Expectations for this El Nino are based on information
collected and studied only since the mid-1980s.
Scientists applied technology in earnest to understand El
Nino, learning how it works and what it does. Satellites
track El Nino now, as do buoys equipped with monitoring
devices.
All this attention helped detect the warmest El Nino
in 150 years, since the days sailors dipped buckets into
the briny deep, popped in a thermometer and wrote down
the temperature.
Yet even the scientist who inadvertently set off the
drumbeat about El Nino says no one can be absolutely sure
what will happen, weatherwise.
"I'm amazed at the loose statements," said
climatologist Jagadish Shukla, "without the
statement that there is a certain amount of
uncertainty."
He added, "What has been lost in this whole media
hype is, we are witnessing the birth of a new science,
and that new science is climate prediction."
Shukla triggered the uproar and concern with something
he said in late August at a Geneva meeting of the World
Meteorological Organization, the United Nations' weather
agency.
"It will likely be the biggest El Nino in 150
years," said Shukla, who is a George Mason
University professor and president of the Institute of
Global Environment and Society. "We have never
observed such high ocean temperatures in July in 150
years."
Reports of Shukla's remarks also noted that the
1982-83 El Nino, the first pegged to death and
destruction, killed nearly 2000 people worldwide and cost
$13 billion in damage.
Californians suffered torrential rains and mudslides;
homes were destroyed.

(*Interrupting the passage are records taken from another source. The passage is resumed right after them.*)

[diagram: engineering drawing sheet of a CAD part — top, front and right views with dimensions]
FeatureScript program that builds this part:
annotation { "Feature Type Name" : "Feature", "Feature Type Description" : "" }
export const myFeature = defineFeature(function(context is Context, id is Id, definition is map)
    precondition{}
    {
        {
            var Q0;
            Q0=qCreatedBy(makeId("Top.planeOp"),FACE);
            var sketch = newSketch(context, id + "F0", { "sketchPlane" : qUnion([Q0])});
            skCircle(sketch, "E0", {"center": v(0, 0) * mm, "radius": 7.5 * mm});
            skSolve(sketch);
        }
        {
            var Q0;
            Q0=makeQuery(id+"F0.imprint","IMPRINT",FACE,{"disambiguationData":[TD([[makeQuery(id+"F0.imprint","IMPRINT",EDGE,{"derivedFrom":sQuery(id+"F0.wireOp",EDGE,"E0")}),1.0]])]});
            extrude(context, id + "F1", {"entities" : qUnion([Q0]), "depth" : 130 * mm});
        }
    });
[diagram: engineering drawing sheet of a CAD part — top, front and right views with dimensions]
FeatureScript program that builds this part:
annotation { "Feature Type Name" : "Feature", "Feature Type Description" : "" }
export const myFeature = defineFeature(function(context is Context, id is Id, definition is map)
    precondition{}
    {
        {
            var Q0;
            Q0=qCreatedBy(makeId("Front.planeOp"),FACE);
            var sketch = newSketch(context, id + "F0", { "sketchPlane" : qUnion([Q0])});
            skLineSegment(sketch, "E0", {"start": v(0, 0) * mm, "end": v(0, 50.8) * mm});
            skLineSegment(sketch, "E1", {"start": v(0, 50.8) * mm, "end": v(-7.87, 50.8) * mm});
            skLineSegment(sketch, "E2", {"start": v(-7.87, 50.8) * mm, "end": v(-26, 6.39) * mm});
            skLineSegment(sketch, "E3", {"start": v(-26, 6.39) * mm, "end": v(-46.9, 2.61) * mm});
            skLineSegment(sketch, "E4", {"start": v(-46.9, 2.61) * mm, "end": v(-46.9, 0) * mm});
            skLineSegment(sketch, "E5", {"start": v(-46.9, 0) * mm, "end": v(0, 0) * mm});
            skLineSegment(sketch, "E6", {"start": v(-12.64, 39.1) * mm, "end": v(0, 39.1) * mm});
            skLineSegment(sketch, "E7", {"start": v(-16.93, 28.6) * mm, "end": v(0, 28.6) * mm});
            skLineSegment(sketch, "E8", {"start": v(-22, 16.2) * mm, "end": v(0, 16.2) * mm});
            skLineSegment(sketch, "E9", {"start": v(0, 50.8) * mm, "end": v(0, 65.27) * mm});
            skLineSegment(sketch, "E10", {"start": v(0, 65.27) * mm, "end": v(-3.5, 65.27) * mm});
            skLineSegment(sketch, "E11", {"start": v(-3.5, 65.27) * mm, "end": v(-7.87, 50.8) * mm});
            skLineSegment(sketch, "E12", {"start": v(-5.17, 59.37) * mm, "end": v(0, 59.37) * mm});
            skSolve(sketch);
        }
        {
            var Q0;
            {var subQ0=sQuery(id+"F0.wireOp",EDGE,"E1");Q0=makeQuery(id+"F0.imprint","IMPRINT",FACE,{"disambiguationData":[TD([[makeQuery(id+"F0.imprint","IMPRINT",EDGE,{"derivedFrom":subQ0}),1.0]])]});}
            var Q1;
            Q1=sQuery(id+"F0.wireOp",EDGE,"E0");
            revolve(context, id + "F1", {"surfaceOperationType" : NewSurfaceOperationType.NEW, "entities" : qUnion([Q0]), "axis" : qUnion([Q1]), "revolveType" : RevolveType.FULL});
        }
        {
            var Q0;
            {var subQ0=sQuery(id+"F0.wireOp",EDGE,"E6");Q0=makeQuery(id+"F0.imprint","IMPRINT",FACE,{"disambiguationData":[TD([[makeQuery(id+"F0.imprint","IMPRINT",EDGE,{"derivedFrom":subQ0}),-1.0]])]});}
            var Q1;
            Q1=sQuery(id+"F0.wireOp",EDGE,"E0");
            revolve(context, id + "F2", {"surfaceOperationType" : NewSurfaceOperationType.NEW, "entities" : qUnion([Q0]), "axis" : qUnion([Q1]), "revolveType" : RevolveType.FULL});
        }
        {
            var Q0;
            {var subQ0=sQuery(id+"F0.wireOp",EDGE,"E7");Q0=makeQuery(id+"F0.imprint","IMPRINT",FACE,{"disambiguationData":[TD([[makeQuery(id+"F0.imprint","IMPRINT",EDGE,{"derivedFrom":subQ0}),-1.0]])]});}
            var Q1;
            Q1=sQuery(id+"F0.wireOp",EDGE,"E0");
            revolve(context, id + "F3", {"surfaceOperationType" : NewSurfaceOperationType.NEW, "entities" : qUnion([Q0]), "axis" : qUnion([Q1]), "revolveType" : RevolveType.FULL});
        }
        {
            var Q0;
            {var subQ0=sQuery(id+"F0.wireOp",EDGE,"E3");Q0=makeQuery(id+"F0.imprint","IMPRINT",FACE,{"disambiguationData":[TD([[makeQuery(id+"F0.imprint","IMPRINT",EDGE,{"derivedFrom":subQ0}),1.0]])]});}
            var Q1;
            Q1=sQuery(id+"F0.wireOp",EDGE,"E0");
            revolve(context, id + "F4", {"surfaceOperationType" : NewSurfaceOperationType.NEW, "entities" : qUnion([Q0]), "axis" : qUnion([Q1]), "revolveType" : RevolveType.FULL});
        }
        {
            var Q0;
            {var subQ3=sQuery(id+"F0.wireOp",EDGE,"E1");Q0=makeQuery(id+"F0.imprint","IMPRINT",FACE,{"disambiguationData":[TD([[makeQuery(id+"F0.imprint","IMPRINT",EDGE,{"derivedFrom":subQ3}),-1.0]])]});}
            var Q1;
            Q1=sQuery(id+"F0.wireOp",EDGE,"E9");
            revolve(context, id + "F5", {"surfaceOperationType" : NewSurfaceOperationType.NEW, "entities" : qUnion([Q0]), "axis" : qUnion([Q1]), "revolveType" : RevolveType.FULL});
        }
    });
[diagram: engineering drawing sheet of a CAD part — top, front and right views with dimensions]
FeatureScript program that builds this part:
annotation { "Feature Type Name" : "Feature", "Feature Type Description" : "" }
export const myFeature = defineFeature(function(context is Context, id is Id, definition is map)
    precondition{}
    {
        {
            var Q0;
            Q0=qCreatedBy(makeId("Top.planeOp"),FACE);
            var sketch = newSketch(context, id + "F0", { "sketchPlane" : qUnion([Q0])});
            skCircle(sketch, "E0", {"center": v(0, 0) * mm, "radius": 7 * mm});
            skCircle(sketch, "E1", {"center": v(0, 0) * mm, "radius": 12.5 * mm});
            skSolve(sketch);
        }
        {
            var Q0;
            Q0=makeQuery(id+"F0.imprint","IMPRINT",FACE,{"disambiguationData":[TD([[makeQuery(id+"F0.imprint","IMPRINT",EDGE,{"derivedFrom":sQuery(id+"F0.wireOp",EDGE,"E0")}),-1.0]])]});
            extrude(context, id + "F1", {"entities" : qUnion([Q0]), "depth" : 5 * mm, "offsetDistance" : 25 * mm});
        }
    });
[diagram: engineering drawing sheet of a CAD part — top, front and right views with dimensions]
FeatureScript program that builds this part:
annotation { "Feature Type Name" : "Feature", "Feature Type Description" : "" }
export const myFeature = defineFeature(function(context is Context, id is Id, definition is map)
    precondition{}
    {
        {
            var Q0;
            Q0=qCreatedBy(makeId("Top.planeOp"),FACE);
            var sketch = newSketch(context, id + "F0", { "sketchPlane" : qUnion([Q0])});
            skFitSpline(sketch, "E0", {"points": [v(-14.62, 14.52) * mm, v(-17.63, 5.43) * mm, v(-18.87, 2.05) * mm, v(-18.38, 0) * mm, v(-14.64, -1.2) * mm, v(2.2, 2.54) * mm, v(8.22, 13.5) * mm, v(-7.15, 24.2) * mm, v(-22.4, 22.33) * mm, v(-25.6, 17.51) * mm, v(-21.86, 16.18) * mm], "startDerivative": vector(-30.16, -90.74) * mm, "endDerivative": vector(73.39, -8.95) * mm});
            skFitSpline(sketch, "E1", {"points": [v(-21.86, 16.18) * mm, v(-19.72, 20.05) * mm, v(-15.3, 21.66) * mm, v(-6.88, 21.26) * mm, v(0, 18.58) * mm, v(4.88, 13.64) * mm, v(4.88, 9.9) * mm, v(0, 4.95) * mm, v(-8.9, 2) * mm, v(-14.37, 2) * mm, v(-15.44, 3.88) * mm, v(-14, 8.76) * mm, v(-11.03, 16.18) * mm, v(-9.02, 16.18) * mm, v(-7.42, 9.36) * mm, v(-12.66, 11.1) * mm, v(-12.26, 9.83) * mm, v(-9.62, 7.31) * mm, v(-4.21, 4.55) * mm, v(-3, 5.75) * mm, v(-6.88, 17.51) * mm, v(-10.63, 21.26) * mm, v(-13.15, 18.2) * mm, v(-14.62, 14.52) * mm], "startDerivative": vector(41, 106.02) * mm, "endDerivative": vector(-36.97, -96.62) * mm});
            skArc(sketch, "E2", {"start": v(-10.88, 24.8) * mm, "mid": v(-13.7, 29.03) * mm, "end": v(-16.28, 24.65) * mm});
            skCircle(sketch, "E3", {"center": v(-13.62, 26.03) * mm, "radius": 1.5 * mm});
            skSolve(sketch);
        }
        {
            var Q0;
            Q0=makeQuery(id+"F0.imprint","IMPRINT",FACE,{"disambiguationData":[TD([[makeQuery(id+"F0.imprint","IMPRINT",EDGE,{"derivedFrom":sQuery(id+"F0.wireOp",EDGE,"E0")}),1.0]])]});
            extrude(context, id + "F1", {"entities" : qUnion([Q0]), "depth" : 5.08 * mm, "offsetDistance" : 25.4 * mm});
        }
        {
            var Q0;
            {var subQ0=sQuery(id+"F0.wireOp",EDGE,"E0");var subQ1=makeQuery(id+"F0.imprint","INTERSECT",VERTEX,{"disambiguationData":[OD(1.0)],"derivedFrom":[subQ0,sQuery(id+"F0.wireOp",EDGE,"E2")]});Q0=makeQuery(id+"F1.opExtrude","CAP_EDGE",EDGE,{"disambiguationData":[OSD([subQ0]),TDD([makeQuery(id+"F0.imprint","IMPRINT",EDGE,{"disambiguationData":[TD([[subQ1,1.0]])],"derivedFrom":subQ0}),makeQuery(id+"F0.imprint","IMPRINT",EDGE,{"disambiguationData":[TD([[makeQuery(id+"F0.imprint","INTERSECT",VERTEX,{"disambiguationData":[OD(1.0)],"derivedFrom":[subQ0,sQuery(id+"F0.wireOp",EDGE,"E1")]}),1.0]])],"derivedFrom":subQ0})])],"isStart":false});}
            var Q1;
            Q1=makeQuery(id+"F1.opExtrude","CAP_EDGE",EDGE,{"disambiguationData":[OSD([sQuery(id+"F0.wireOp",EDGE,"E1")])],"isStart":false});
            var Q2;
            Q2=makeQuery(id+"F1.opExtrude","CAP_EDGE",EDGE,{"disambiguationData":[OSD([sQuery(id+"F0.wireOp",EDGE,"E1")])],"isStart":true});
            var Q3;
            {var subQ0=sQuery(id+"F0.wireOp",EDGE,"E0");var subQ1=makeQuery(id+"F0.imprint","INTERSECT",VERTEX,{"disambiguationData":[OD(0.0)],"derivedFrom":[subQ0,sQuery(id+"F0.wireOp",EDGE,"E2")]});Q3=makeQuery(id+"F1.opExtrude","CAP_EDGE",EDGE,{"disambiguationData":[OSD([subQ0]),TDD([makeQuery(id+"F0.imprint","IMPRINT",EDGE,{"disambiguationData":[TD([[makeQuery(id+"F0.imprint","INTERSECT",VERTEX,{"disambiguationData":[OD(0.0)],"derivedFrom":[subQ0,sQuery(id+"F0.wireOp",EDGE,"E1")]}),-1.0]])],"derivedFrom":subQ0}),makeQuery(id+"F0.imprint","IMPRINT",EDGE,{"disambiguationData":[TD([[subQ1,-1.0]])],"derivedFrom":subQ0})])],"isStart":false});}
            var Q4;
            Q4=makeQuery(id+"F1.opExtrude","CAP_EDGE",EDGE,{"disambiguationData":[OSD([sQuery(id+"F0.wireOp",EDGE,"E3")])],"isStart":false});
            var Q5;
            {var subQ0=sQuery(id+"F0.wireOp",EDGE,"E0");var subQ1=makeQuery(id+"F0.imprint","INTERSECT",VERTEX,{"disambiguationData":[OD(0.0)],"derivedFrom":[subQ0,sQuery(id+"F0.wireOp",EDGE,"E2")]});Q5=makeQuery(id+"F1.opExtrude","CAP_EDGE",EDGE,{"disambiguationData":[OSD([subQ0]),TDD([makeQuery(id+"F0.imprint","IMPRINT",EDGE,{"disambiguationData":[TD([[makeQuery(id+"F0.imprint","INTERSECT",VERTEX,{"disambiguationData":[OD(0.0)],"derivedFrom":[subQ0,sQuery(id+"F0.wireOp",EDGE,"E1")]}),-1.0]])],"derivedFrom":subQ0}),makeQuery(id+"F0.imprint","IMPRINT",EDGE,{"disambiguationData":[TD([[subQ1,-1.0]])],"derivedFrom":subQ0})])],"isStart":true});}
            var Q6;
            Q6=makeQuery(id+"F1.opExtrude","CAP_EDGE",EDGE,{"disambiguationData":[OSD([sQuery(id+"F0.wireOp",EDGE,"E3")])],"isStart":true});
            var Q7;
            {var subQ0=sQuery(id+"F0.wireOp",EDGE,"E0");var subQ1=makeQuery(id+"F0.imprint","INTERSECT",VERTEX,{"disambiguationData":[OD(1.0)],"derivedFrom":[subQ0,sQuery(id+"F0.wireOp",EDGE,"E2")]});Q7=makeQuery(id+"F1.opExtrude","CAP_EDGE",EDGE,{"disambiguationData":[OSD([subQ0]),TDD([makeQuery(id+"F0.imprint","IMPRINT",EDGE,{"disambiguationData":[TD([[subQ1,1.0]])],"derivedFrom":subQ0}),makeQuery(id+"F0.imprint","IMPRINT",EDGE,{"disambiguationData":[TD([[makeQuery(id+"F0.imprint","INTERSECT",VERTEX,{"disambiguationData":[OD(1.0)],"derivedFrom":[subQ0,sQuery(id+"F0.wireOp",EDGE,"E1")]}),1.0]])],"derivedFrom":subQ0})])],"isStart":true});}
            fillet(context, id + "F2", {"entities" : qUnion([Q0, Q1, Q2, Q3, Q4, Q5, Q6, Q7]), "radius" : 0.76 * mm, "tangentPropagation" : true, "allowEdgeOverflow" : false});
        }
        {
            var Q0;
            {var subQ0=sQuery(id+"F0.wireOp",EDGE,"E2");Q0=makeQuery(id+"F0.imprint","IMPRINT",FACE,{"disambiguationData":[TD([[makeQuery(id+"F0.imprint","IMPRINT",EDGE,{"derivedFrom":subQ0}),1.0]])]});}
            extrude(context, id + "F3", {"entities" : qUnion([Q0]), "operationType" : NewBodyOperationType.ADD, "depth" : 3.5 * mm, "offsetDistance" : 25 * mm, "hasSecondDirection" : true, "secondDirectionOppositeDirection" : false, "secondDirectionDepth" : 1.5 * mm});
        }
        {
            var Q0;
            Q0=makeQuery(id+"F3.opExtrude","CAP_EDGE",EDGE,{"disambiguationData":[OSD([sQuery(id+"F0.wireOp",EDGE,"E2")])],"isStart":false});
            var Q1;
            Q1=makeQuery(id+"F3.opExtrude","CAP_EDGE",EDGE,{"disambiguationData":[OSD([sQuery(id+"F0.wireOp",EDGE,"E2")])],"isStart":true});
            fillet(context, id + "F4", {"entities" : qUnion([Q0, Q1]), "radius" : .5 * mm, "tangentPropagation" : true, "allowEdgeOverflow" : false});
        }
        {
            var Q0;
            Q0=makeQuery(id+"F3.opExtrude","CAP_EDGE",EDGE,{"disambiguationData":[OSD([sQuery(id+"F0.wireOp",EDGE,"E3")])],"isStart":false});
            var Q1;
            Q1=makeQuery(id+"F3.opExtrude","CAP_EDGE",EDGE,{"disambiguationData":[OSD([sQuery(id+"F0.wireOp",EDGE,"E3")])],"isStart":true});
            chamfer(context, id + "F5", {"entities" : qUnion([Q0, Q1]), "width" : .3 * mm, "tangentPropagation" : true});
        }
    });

But by far, most of the trouble was
elsewhere: drouth in Brazil, Africa and Australia; storms
in the central Pacific.
"There have been other El Nino events between
then and now, but no interest," said Michael Glantz,
a political scientist at the National Center for
Atmospheric Research in Boulder, Colo. "This one has
caught people's attention because of the fear of
devastation."
Now Californians haunted by the 1982-83 mudslides and
floods are packing sandbags. Emergency workers are
brushing up for flood rescues. Homeowners are clearing
gutters and patching roofs.
The forecasts for this country are general, at best.
"The message is really to keep watching these
patterns," said Kevin Trenberth, an early El Nino
researcher who heads climate analysis at the National
Center for Atmospheric Research. "If the patterns of
the weather seem to be set in a certain way, it could be
El Nino."
And as soon as Americans get used to El Nino, there's
another climatic shaker in the wings. It's the mirror
opposite of El Nino, when the Pacific waters turn colder
than usual and play the same weather tricks, in reverse _
rain where it was dry, and vice versa.
Get ready for "La Nina."
"You know this event is going to be a cold event
in 12 months, a La Nina," Shukla warned.